=== DATASET RECORDS ===

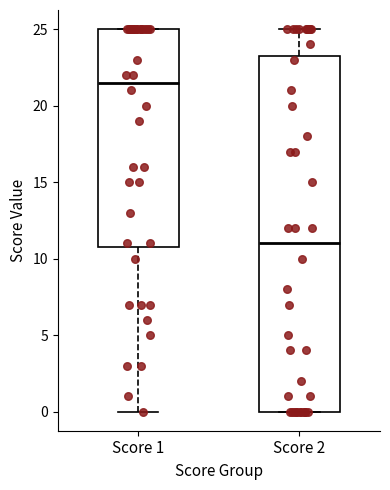

Reading left to right, read every box against the y-axis: the position of its median line, the range the box covers, and the ends of its whiskers. The values are not printed on the chart, so give them approximately, as read against the axis.

Score 1: median 21.5, box 11.0 to 25.0, whiskers 0.0 to 25.0
Score 2: median 11.0, box 0.0 to 23.5, whiskers 0.0 to 25.0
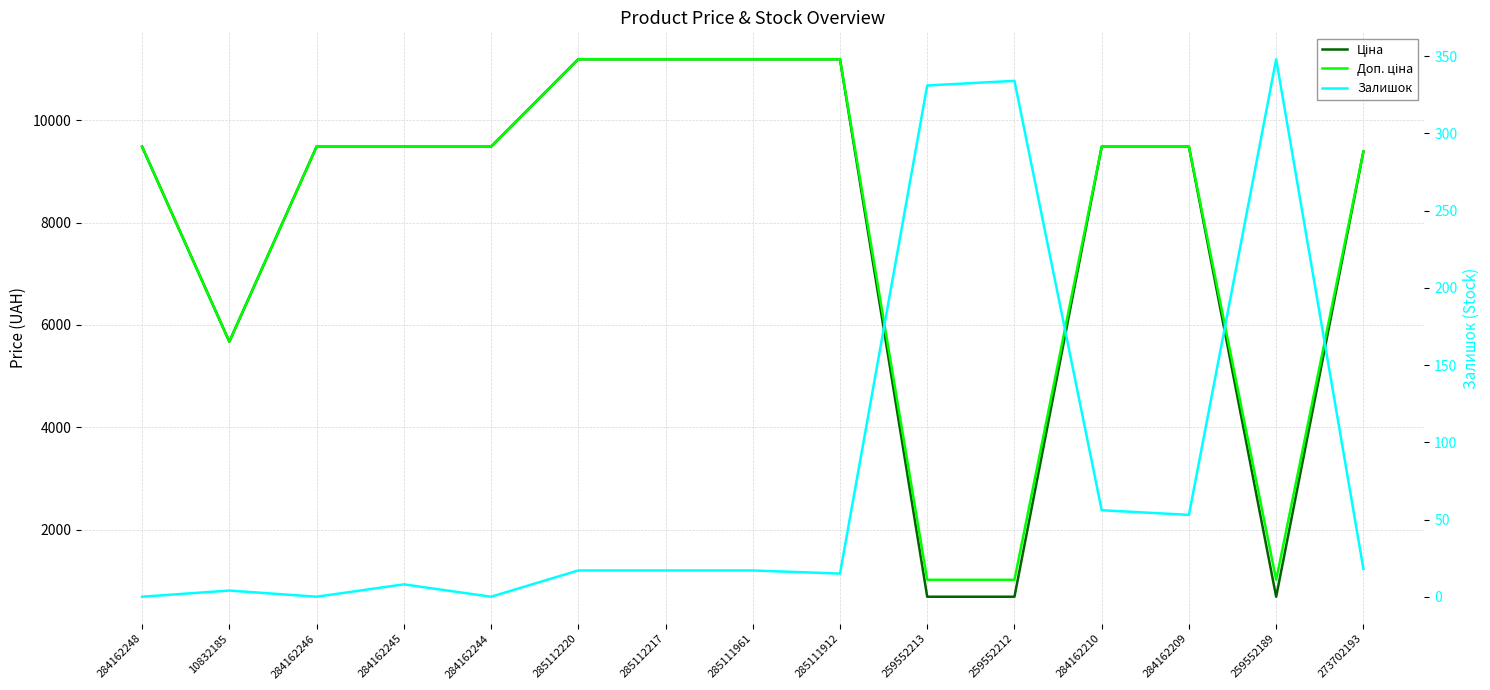

Which category has the highest value across all series?

285112220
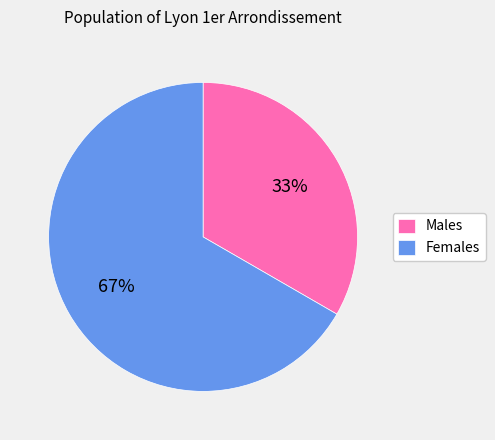

What is the largest slice in the pie chart?

Females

===

### AIM OF THE TASK
Express every line of text in the material above as a Markdown table with the columns Row and Line, numbering the rows and omitting blank lines. Leave the pictures out of the table.

### RESPONSE AREA
| Row | Line |
|---|---|
| 1 | Reading left to right, read every box against the y-axis: the position of its median line, the range the box covers, and the ends of its whiskers. The values are not printed on the chart, so give them approximately, as read against the axis. |
| 2 | Score 1: median 21.5, box 11.0 to 25.0, whiskers 0.0 to 25.0 |
| 3 | Score 2: median 11.0, box 0.0 to 23.5, whiskers 0.0 to 25.0 |
| 4 | Which category has the highest value across all series? |
| 5 | 285112220 |
| 6 | What is the largest slice in the pie chart? |
| 7 | Females |